2 Catalogue Outlets to Close
Two Ventura County retail outlets have been doomed, but a third has been rescued as their corporate parents position themselves for challenging times ahead.
Sears, Roebuck & Co.’s surplus stores in Ventura and Simi Valley will be closed by the spring of 1994 as part of the retail giant’s massive downsizing.
But a GTE Phone Mart in Thousand Oaks has been saved, along with four other Phone Marts that were scheduled to be closed.
Each of the Sears outlets employs about 50 full- and part-time workers. The store on Main Street in Ventura opened in October, 1977. The outlet on Tapo Street in Simi Valley opened in February, 1981.
The stores are part of a chain of 91 company-owned units that sell discontinued and damaged merchandise from Sears’ catalogue operation.
Sears announced last week that it will close its catalogue division and 113 unprofitable department stores. Most of the company-owned surplus stores--also called outlet stores--will be shut, Sears spokesman Greg Rossiter said.
“It’s possible some of the people in the outlet stores might be transferred elsewhere,” Rossiter said. “I just don’t know at this time.”
Neither of Sears’ two full-size department stores in Ventura County--in Thousand Oaks and Oxnard--will be affected by the companywide closures.
The rescued Phone Mart in the county is in Janss Mall in Thousand Oaks. GTE California, which also is based in Thousand Oaks, credited a successful cost-cutting campaign with saving the nearby retail unit and four others.
A total of 24 jobs were threatened by the scheduled closings, although the company said it would have tried to transfer the stores’ employees to other positions.
GTE, which markets telephones, answering machines and other communications equipment at 16 Phone Marts throughout the state, announced in December that five of the units were to be closed by Jan. 1.

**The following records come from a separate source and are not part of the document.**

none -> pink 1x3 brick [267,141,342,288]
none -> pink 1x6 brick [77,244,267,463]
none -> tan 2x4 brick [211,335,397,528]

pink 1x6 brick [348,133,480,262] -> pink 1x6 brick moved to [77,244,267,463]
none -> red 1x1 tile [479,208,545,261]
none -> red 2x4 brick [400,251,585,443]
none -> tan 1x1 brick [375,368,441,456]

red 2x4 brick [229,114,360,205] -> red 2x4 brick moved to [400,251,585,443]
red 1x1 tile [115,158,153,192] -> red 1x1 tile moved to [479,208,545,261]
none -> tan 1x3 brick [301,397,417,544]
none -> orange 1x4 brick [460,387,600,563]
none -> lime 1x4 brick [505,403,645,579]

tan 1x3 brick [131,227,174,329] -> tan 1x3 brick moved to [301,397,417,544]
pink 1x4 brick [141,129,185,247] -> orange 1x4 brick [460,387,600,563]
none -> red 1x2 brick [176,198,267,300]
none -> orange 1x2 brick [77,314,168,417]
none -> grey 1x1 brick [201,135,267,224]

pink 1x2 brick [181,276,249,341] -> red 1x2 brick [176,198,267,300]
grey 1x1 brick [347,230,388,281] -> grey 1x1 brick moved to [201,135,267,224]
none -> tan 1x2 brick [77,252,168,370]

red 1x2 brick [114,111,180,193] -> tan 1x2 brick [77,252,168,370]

But expense reductions throughout the company have made it possible to keep the entire chain open, according to GTE spokeswoman Jaya Koilpillai.
The stores’ merchandise will be changed somewhat to improve profitability, however, Koilpillai said.
“A list of the items that will be dropped hasn’t been drawn up, but I know that more mobile products and services are going to be added, such as paging, cellular phones and voice mail.”
The other Phone Marts that were marked for closure are in West Los Angeles, Santa Barbara, Palm Springs and Santa Maria. The stores are operated by GTEL, a deregulated subsidiary of GTE California.